**SOAL LATIHAN:**
(1) Sebutkan hal-hal yang menurut tulisan tentang warisan sangat menentukan apa yang dimaksud dengan warisan.
(2) Salin dengan tepat bagian tulisan tentang warisan mulai dari "HIDUP dipandang bermakna" sampai dengan "zaman yang berbeda.".
(3) Dalam tulisan tentang warisan, mengapa pengharapan disebut sebagai sumber kekuatan?

++++ KUTIPAN SUMBER

Warisan Cinta, 50 Tahun Lalu

Oleh:
Basri Amin
Parner di Voice-of-HaleHepu

 

HIDUP dipandang bermakna atau berhasil kalau seseorang berhasil melahirkan “warisan” tertentu bagi orang lain (Covey, 2004). Hal ini terbaca agak sederhana, padahal maknanya demikian luas dan memberi kerangka kesadaran yang tak terbatas.

Apa yang dimaksud dengan warisan sangat ditentukan oleh kesadaran, harapan, dan pengalaman. Bagi sebagian orang, warisan bermakna material, sementara sebagian yang lain warisan bisa beragam bentuknya. Meski demikian, merenungkan warisan dalam arti “peninggalan” tertentu cukup jelas mengandung pesan yang serius, yakni sebuah koneksi antara kita dengan orang lain, termasuk jalinan fungsi antara “masa kita” dan “masa orang lain” yang akan hidup pada zaman yang berbeda.

Saya ditinggal ibunda tercinta sejak kecil, tetapi saya tidak banyak merasakan “kehilangan” yang sungguh-sungguh di usia pertumbuhan saya. Dilindungi oleh banyak orang dekat yang mencintai, yang penduli, dan yang memberi saya begitu banyak perhatian dan pengharapan. Dari mereka saya merasakan apa arti merelakan sesuatu…dari mereka saya belajar tentang ketidaksempurnaan kita di sepanjang hayat kita…

Makna warisan bisa pula bermakna keberlanjutan; bahwa ada “sesuatu” yang kita hadirkan dan ‘jangan sampai hilang begitu saja…”. Ia hendaknya dijaga dan dirujuk! Dan tidak mesti terkesan adanya periode (waktu) yang terpisah antara pemberi warisan dan penerima warisan.

Dalam perkara lain, warisan tak harus pula berarti bahwa semua hal harus diatur oleh rujukan normatif tertentu, tentang hak dan kewajiban di satu sisi dan status kebenaran akan hak dan kewajiban di sisi lain. Intinya, warisan berisi sebuah tanggung jawab dan kesadaran mengenai harapan tertentu yang kita lekatkan dalam “sesuatu” –-apa pun itu bentuknya–.

Pengharapan adalah sumber kekuatan karena di dalamnya terletak keyakinan pada potensi manusia dan nature hidup yang terbuka untuk diolah dan ‘dimanipulasi’. Dalam setiap pengharapan, di dalamnya juga terletak motivasi dan motif positif tentang perbedaan dan arah perbaikan.

++++++++
++++ DAFTAR

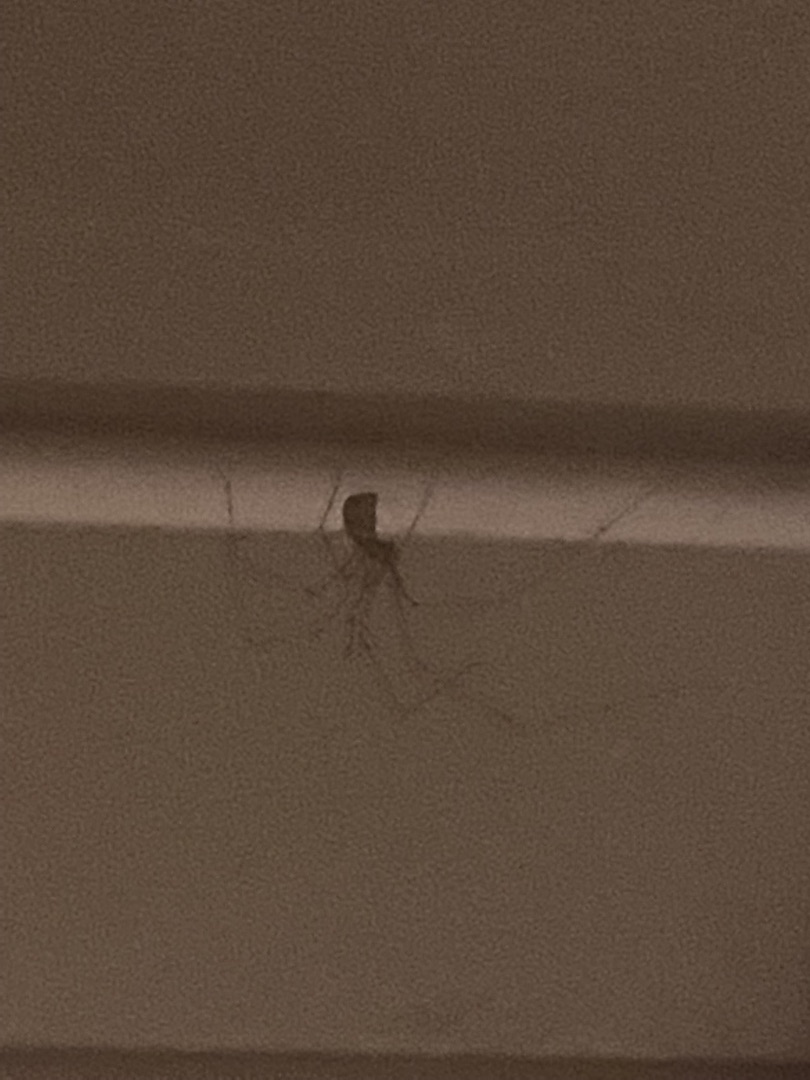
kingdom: Animalia
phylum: Arthropoda
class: Arachnida
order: Araneae
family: Pholcidae
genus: Pholcus
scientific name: Pholcus phalangioides
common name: Mejeredderkop
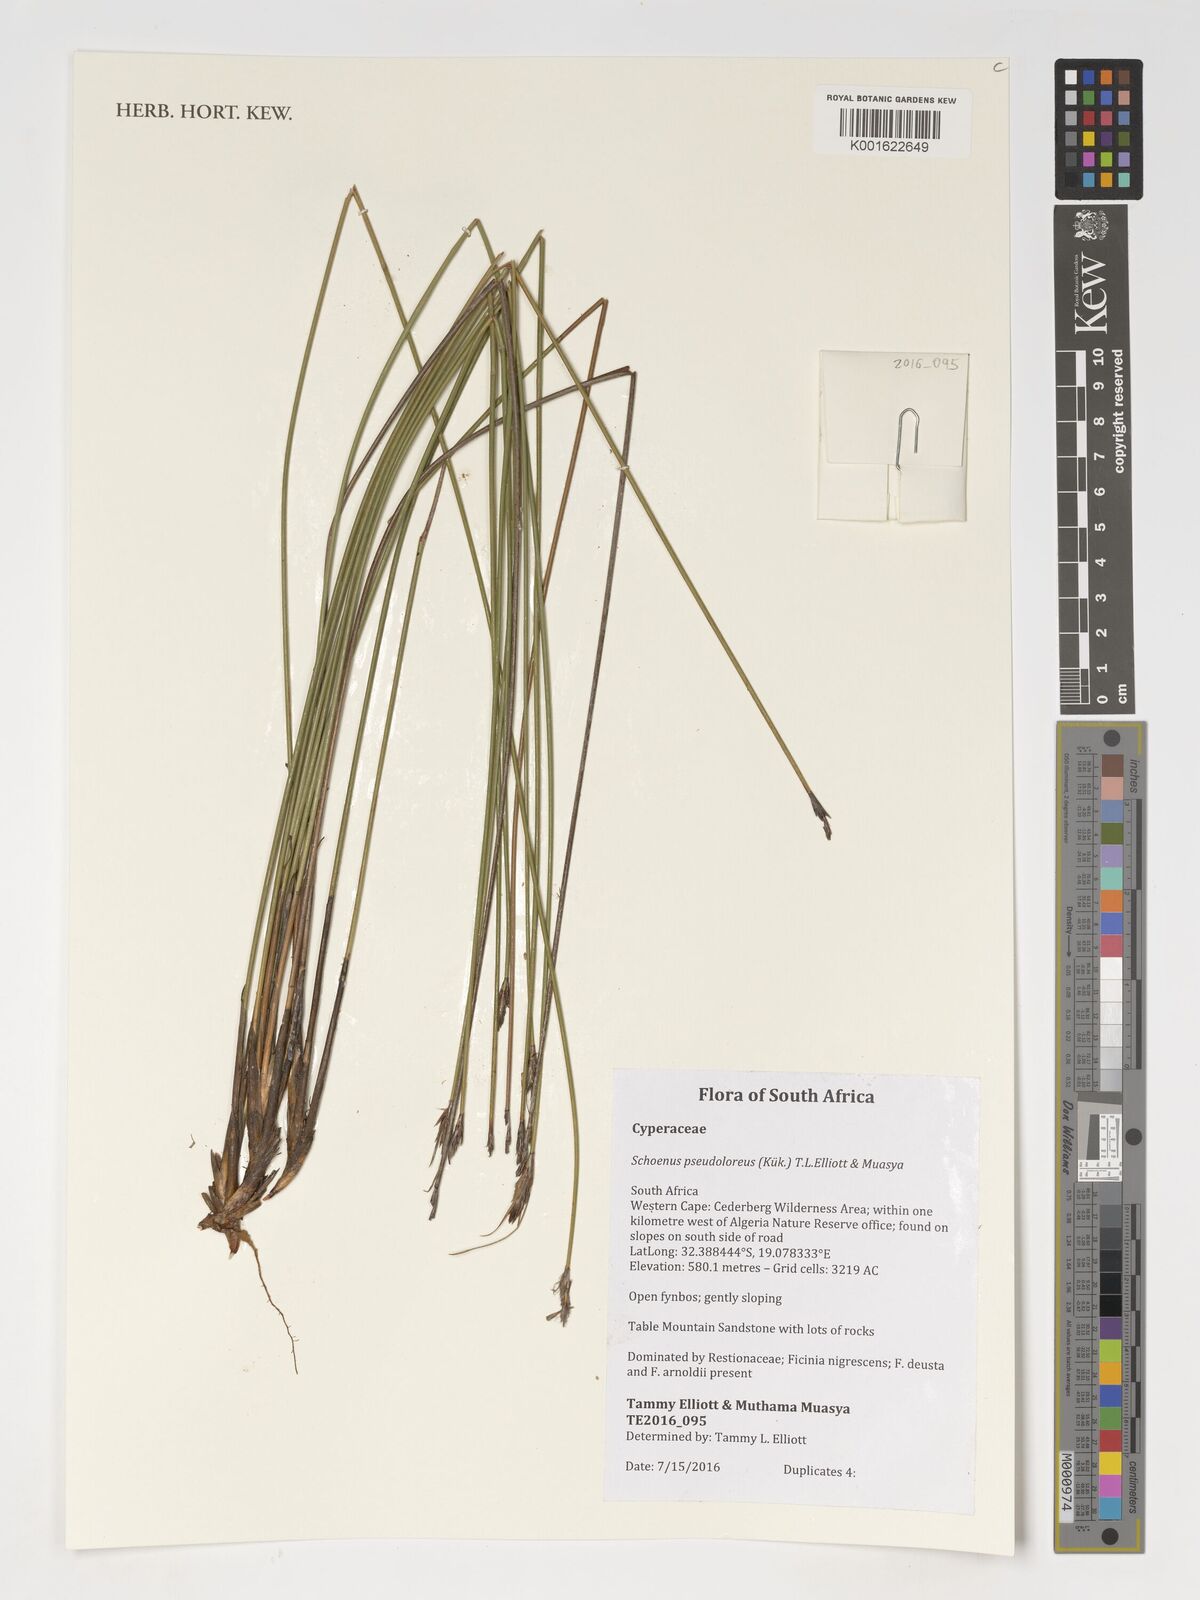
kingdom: Plantae
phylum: Tracheophyta
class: Liliopsida
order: Poales
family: Cyperaceae
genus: Schoenus
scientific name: Schoenus pseudoloreus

++++++++

**KUNCI JAWABAN:**
(1) Kesadaran, harapan, dan pengalaman.

(2)
HIDUP dipandang bermakna atau berhasil kalau seseorang berhasil melahirkan “warisan” tertentu bagi orang lain (Covey, 2004). Hal ini terbaca agak sederhana, padahal maknanya demikian luas dan memberi kerangka kesadaran yang tak terbatas.

Apa yang dimaksud dengan warisan sangat ditentukan oleh kesadaran, harapan, dan pengalaman. Bagi sebagian orang, warisan bermakna material, sementara sebagian yang lain warisan bisa beragam bentuknya. Meski demikian, merenungkan warisan dalam arti “peninggalan” tertentu cukup jelas mengandung pesan yang serius, yakni sebuah koneksi antara kita dengan orang lain, termasuk jalinan fungsi antara “masa kita” dan “masa orang lain” yang akan hidup pada zaman yang berbeda.

(3) Karena di dalamnya terletak keyakinan pada potensi manusia dan nature hidup yang terbuka untuk diolah dan 'dimanipulasi'.